The Supreme Court on Monday said it has declined to consider an appeal by a carpet and floor-covering company that was sued by its employees for hiring illegal immigrants in an effort to depress wages.
Mohawk Industries Inc. had sought to have the case dismissed, something lower federal courts had declined to do. The Court's decision allows the suit to proceed in federal court.
The case was argued before the Supreme Court in April last year but the justices did not issue a ruling. Instead, they sent it back to a lower court to be reconsidered in light of a decision by the justices in a similar case.
The 11th Circuit Court of Appeals ruled last September that the lawsuit by Shirley Williams and other Mohawk workers could go ahead, however. The carpet and floor coverings company then appealed to the Supreme Court a second time.
At issue in the case is the use of civil lawsuits under the Racketeer Influenced and Corrupt Organizations Act, or RICO, which was originally intended to fight organized crime. Williams and the other Mohawk employees charge that the company violated RICO by conspiring with employment recruiting agencies to hire illegal workers in an effort to lower wages.
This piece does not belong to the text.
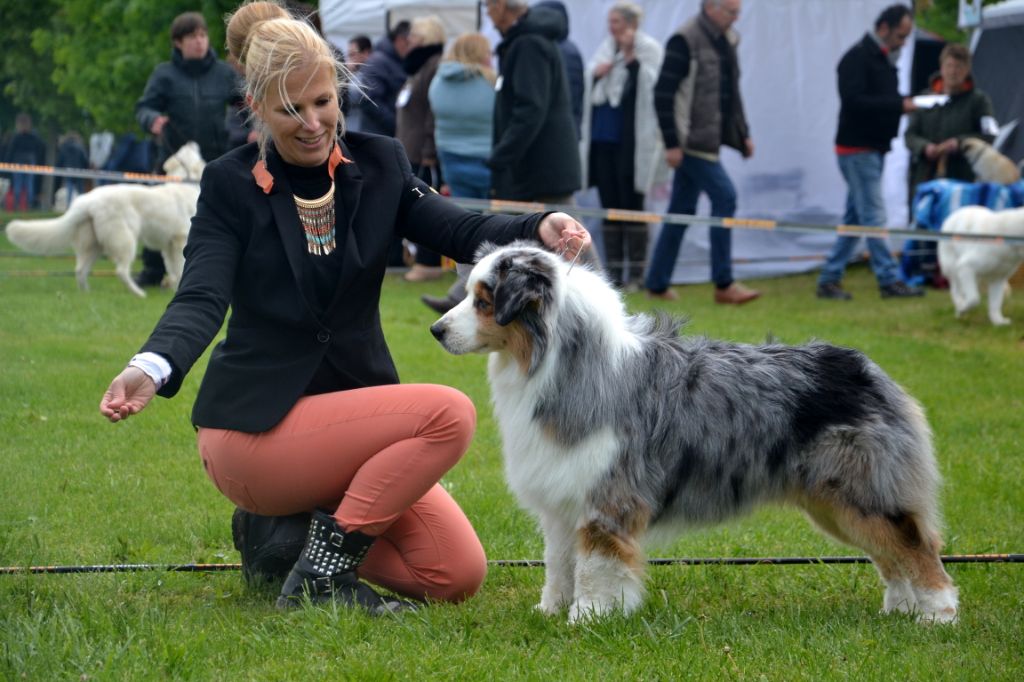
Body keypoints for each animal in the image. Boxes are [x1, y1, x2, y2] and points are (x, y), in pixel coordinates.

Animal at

The workers claim they received lower wages than employees at other companies in the northern Georgia region where Mohawk is based. The area is known as the "Carpet Capital of the World" and is home to carpet plants for Shaw Industries, Interface and other companies.
Calhoun, Ga.-based Mohawk argues that its contracts with outside employment agencies do not constitute a racketeering enterprise and the workers were not directly harmed by the conduct alleged to have violated RICO.
The case is Mohawk Industries Inc. v. Williams, 06-873.